J'ai récemment parlé à un membre de ma famille qui, en raison de son exposition constante et volontaire aux médias anglo-sionistes traditionnels, croyait sincèrement que les trois États baltes et la Pologne avaient connu une sorte de renaissance économique et culturelle merveilleuse et quasi miraculeuse grâce à leur rupture résolue avec le passé prétendument horrible des Soviétiques et leur soumission totale à l’Empire depuis. En l'écoutant, je me suis dit que ce genre de délire était probablement courant chez ceux qui sont toujours attentif et croient même à la propagande officielle. J'ai donc demandé à Michael Hudson, que je considère comme le meilleur des économistes américains actuels, qui a étudié les pays baltes en détail, de répondre à quelques questions fondamentales, ce qu'il a gentiment accepté, malgré un agenda chargé. Encore une fois, je tiens à le remercier sincèrement pour son temps, son soutien et son expertise.

The Saker

Michael Hudson : C’est une question piège, car tout dépend de ce que vous entendez par «succès».

Le néolibéralisme post-soviétique a été un grand succès pour les kleptocrates au sommet du pouvoir. Ils se sont approprié le domaine public, depuis les industries clés jusqu’aux biens immobiliers de valeur. Mais les Baltes ont en grande partie laissé leurs industries soviétiques s’effondrer, ne faisant aucun effort pour les sauver ou les réorganiser.

Le gros du problème, bien sûr, était que tous les liens avec l’industrie de l’époque soviétique étaient rompus lors de la dissolution de l’Union soviétique. Avec la disparition de leurs fournisseurs et de leurs marchés finaux, de la Russie à l’Asie centrale, les économies baltes ont dû tout recommencer – avec une politique fiscale très à droite et aucune aide du gouvernement, le gouvernement lui-même ayant été privatisé entre les mains d’anciens apparatchiks et de prédateurs.

La Lituanie a été légèrement meilleure dans sa politique industrielle. L’adhésion à l’UE et à l’OTAN en 2004, ainsi que les facilités de crédit, ont déclenché des bulles immobilières dans les pays baltes, largement gonflées par les banques suédoises qui ont profité de ces pays, dépourvus de leurs propres banques ou de la création de crédits publics. Le krach de 2008 qui en est résulté était les plus importants au monde en pourcentage du PIB, la Lettonie ayant subi la plus forte contraction du monde.

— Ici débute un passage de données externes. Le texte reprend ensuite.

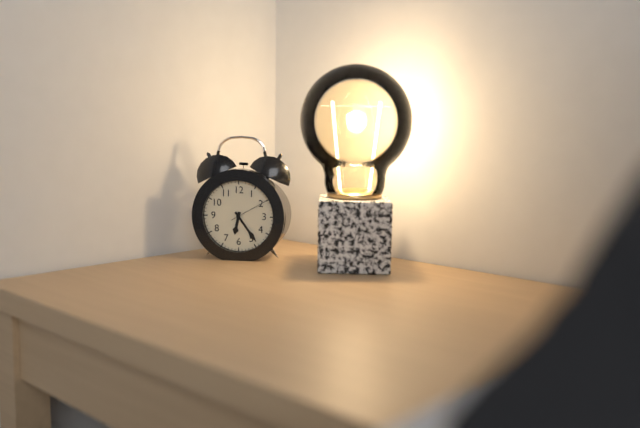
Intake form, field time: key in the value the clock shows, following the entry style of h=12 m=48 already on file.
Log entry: h=6 m=24
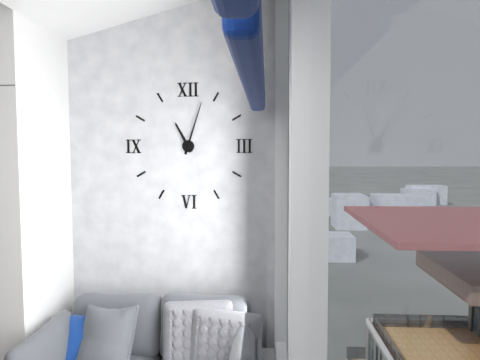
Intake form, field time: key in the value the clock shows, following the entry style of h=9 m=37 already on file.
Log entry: h=11 m=3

Les conseillers occidentaux néolibéraux qui ont pris le contrôle de ces économies – comme si c’était la seule alternative à la bureaucratie soviétique – ont imposé des programmes d’austérité écrasants pour rétablir la «stabilité» macroéconomique, c’est-à-dire la sécurité des terres et des infrastructures dont ils s’étaient emparés. Cela a été applaudi par les banquiers européens, qui pensaient que les Baltes avaient découvert une recette viable permettant aux gouvernements de conserver le pouvoir, malgré l’austérité, dans une apparence de démocratie. Ces politiques auraient effondré des gouvernements n’importe où ailleurs, mais la capacité d’émigrer, ainsi que les divisions ethniques contre les russophones, ont permis à ces gouvernements de survivre.

C’est une situation historiquement spécifique, mais les banquiers européens la proposent comme un modèle généralisé. L’INET de George Soros et ses institutions de premier plan associées ont été les premiers à subventionner cette financiarisation prédatrice. Le résultat a été un exode massif de personnes en âge de travailler en Lituanie et en Lettonie.  Les Estoniens se rendent simplement en Finlande. En même temps, leurs économies sont soutenues par les prêts des banques étrangères, qui rapportent des bénéfices à leurs pays d’origine et peuvent être inversés à tout moment.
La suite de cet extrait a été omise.